## What this task involves
A single number is required: how many lines in the data below contain "down".

## Records shown
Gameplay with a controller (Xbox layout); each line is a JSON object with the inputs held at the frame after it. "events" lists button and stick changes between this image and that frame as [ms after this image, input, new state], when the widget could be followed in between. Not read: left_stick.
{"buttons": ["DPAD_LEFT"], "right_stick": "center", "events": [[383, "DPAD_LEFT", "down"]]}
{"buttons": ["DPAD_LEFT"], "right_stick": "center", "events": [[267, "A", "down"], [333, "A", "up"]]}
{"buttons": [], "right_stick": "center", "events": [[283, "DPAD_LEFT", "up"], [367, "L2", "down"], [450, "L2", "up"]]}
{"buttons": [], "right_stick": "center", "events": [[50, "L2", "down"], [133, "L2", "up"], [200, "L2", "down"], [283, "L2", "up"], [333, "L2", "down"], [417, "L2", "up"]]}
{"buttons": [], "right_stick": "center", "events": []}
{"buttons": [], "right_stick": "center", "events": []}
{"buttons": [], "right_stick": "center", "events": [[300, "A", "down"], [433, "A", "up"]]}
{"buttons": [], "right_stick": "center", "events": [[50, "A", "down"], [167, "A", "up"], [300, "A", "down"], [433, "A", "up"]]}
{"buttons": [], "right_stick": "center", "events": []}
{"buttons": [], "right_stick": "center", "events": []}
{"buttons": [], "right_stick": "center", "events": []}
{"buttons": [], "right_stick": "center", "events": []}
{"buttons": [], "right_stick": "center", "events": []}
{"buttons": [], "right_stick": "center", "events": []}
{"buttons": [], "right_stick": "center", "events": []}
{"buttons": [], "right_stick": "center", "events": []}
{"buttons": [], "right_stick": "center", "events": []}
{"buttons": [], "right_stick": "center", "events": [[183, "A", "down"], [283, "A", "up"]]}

## Reply
7